Thursday 4 October 2012

Mull Fiddlers Rally


No we have not gone funny on the island and do not meet up to fiddle with things! The Mull Fiddlers Rally is a once a year meeting at Aros Hall, Tobermory, of amateur and professional fiddle and accordion players from the island supported by like minded people from all over Scotland with even one or two travelling up from England. The players form themselves into an orchestra complete with piano, double bass and a conductor who also plays an accordion and sings. A couple of folk singers and junior bagpipers and a chairman complete the set up. With the audience in place the evening begins with a stirring, swirling of the bagpipers, almost too much for the small hall! The pipers leave and then the fiddlers are let loose with a program of marches, hornpipes, waltzes, Irish Jigs and Scottish dances. These are interspersed with renditions from a female Irish folk singer now living on Mull and a male Gaelic folk singer. The chairman not only introduces each set but also fitted in some hilarious jokes. The evening finished very late after many encores with everyone standing to sing the Mull National Anthem, An t-Eilian Muileach and Auld Lang Syne both much appreciated by visitors from mainland and overseas who were attending. A good craich!
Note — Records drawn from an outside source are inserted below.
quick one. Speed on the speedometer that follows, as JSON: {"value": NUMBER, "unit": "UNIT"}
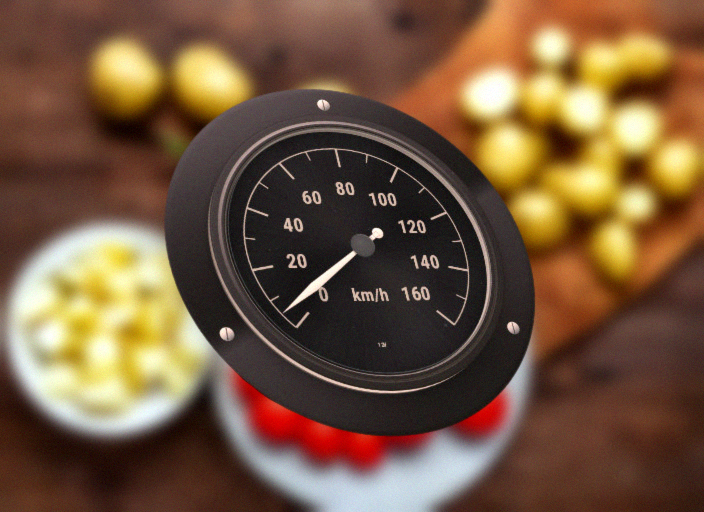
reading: {"value": 5, "unit": "km/h"}
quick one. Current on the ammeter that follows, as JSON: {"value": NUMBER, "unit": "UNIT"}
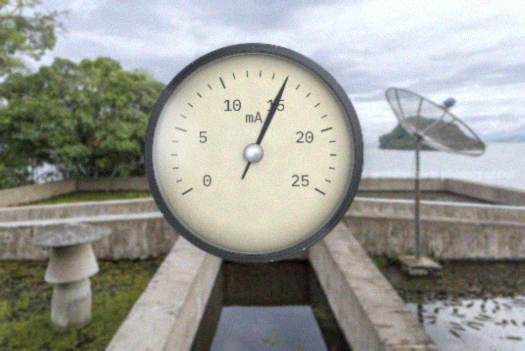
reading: {"value": 15, "unit": "mA"}
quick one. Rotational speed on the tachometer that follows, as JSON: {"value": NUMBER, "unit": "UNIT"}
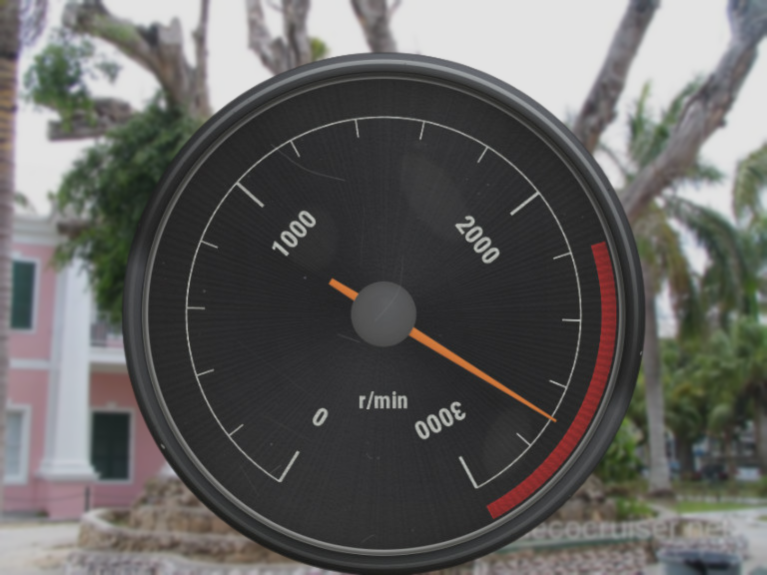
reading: {"value": 2700, "unit": "rpm"}
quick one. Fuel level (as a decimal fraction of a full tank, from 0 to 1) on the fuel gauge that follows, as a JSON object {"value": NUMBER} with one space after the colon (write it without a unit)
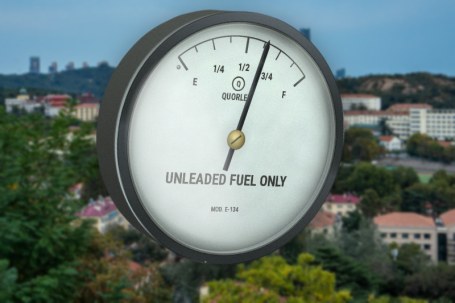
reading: {"value": 0.625}
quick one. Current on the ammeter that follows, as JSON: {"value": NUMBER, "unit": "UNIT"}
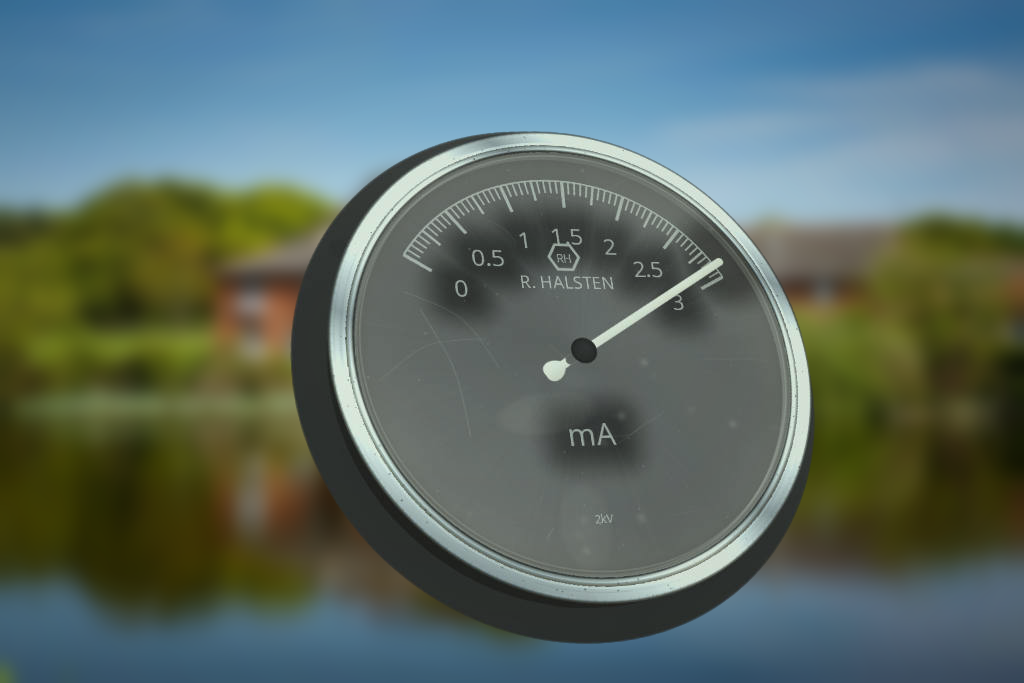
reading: {"value": 2.9, "unit": "mA"}
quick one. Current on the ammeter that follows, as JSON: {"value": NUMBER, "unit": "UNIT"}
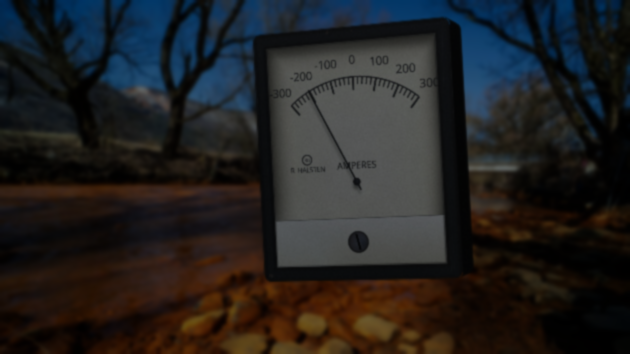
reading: {"value": -200, "unit": "A"}
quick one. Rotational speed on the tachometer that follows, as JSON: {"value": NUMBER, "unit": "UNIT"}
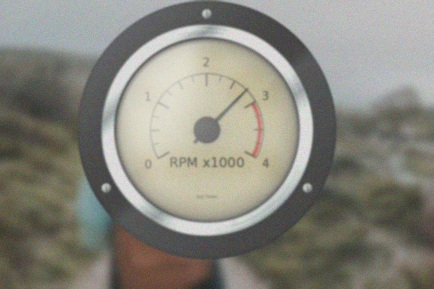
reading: {"value": 2750, "unit": "rpm"}
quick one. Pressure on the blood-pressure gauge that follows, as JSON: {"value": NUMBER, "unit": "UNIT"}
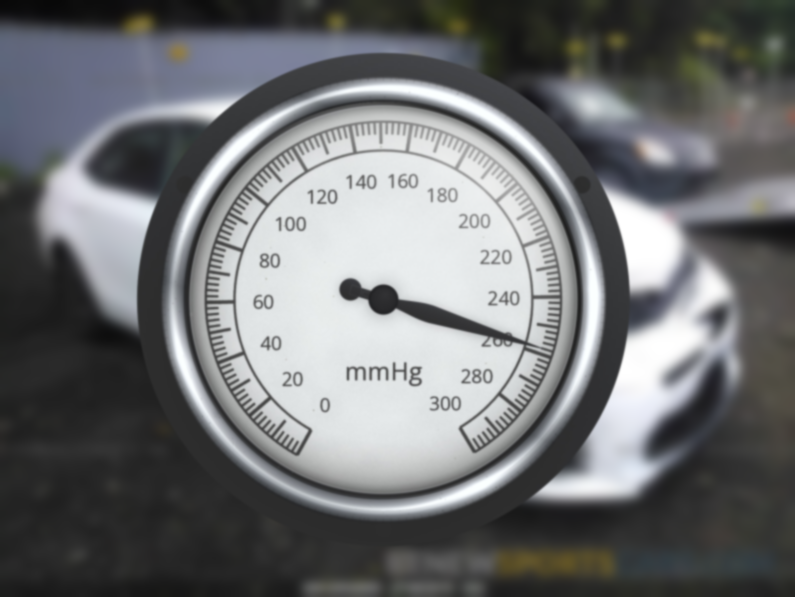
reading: {"value": 258, "unit": "mmHg"}
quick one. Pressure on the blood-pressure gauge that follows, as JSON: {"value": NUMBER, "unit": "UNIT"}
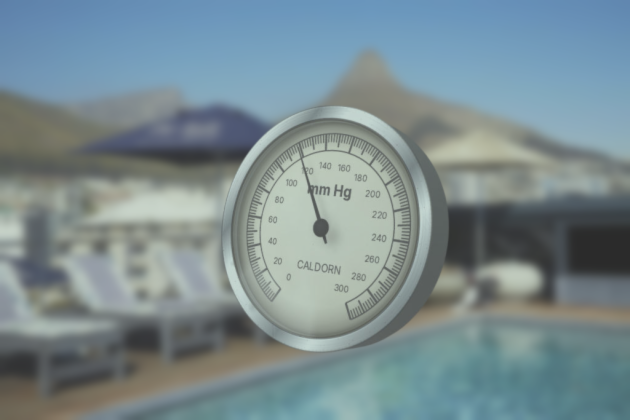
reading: {"value": 120, "unit": "mmHg"}
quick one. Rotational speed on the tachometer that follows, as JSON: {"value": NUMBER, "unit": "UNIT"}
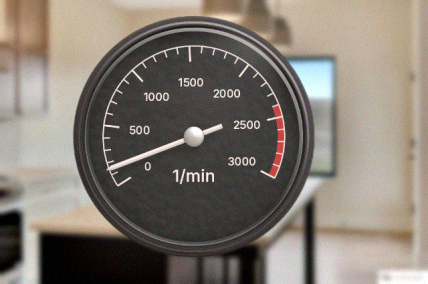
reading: {"value": 150, "unit": "rpm"}
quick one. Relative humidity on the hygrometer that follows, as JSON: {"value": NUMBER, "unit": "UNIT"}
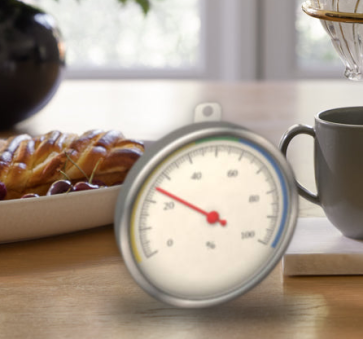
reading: {"value": 25, "unit": "%"}
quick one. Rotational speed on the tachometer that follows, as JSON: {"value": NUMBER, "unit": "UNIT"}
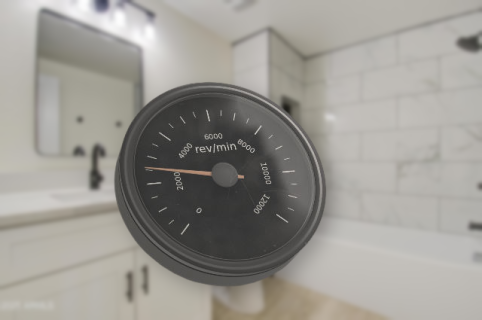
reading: {"value": 2500, "unit": "rpm"}
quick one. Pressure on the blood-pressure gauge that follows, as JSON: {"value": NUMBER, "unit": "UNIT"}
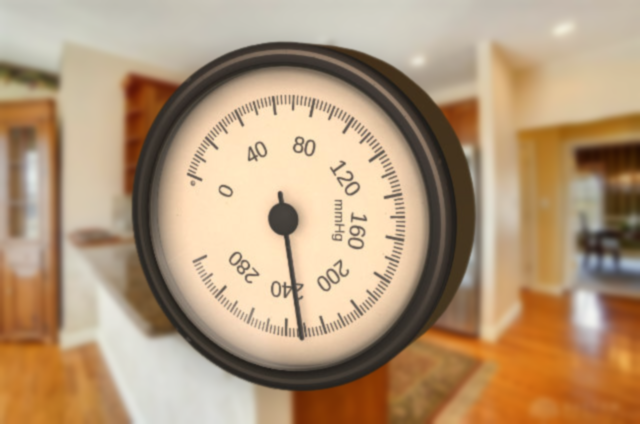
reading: {"value": 230, "unit": "mmHg"}
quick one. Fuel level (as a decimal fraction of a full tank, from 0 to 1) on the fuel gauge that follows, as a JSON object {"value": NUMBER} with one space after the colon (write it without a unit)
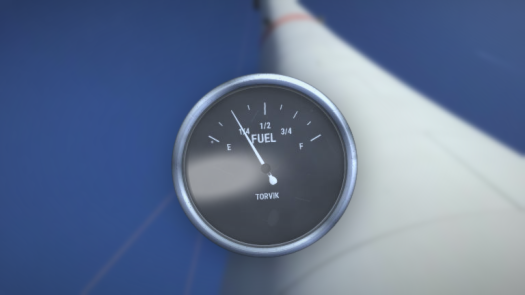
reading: {"value": 0.25}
On an other evening this time in front of a sell out audience at our Mull Theatre we listened to the English comedian Mark Steel give his impression of life on Mull and in particular, Tobermory. The show, being recorded for BBC Radio 4, is one in Mark’s series of programmes, “Mark Steel’s in Town”. He visits small towns writing his script highlighting the quirkiness and interesting aspects of the area after talking to many local people. His superb presentation is delivered through his eyes as a London city dweller that acts surprised at things that locals take for granted. With the audience well involved in the repartee the show proceeds. Did you know for instance that you cannot buy underwear or towels on Mull? So where do you get them – the metropolis of Oban “quite near - only a 45 minute drive from the theatre and a 45 minute ferry crossing” (not quite like popping into Brent Cross shopping centre!). The regular refrain from the audience was, “get it in Oban!” So that is the flavour of the show, it is scheduled for BBC Radio Four at the end of November and will be well worth listening to.